Grindstone Entertainment Black's Game

Le festival Fantasia se poursuit de plus belle jusqu’au 9 août prochain. J’ai vu quatre autres films au cours des derniers jours.

Beast (Christtofer Boe) : Ce film danois traite de l’amour viscéral et de la passion qui s’effrite pour un couple dont la passion sombre à la dérive. Sans atteindre la dimension psychologique, la portée symbolique ou la splendeur visuelle de ses modèles dont il s’inspire grandement (Possession de Zulawski et Antichrist de von Trier), Beast réussit tout de même à nous entraîner dans le délire cauchemardesque et le déséquilibre de son personnage principal (l’intense Nicolas Bro).

Cote : *** sur 5

The Tall Man (Pascal Laugier) : Premier film tourné en anglais par le réalisateur du très surestimé Martyrs, ce film d’horreur atypique propose au final, une charge contre les réseaux d’enlèvement et de trafic d’êtres humains.

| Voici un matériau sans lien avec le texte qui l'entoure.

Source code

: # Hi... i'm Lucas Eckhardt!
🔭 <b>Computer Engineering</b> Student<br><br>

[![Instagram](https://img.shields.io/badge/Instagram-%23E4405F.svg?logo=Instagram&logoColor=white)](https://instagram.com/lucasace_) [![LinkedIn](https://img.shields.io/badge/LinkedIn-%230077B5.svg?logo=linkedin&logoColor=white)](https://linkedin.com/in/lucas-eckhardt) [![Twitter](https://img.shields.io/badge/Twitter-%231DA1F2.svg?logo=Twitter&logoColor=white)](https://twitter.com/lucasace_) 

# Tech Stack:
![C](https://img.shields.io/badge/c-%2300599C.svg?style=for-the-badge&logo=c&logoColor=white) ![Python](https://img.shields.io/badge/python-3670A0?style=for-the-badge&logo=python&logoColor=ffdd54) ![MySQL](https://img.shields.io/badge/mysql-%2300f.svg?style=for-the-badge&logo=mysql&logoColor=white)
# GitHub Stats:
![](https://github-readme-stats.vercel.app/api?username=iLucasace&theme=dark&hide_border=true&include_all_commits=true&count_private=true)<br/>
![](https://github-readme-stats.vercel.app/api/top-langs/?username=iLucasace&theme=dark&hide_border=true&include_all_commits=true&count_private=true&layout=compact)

Bien qu’il soit rare qu’un film de genre propose une réflexion politique, The Tall Man ne convainc pas toujours. Le film comprend de nombreuses failles (construction dramatique capricieuse, mise en scène manipulatrice) et l’ensemble dépend un peu trop de ses artifices et de ses nombreuses ruptures de ton.

Cote: **1/2 sur 5

Mondomanila (Khavn De La Cruz) : Malgré qu’il fait à peine 70 minutes, ce film est toute une expérience. Beaucoup plus qu’un documentaire-choc sur les conditions minimales et extrêmes d’un peuple laissé à lui-même, cette production déjantée des Philippines incorpore aussi des éléments de fiction, des numéros musicaux et diverses expérimentations visuelles dans un spectacle hautement singulier et éclaté. Le résultat est un objet inclassable tout aussi surprenant que pernicieux.

Cote: *** sur 5

Black’s Game (Oskar Thor Axelsson) : Coproduit par Nicolas Winding Refn, ce premier film d’un jeune réalisateur islandais ressemble justement à Pusher (la première oeuvre de Refn) alors qu’il raconte, dans cet univers teinté de froid et de violence, l’ascension d’un jeune revendeur de drogue à Reykjavik à la fin du siècle dernier. Le rythme enlevé, une mise en scène efficace et des personnages charismatiques font oublier les nombreux emprunts (Goodfellas et bien d’autres) et les effets de montage superflus à la Guy Ritchie et Danny Boyle.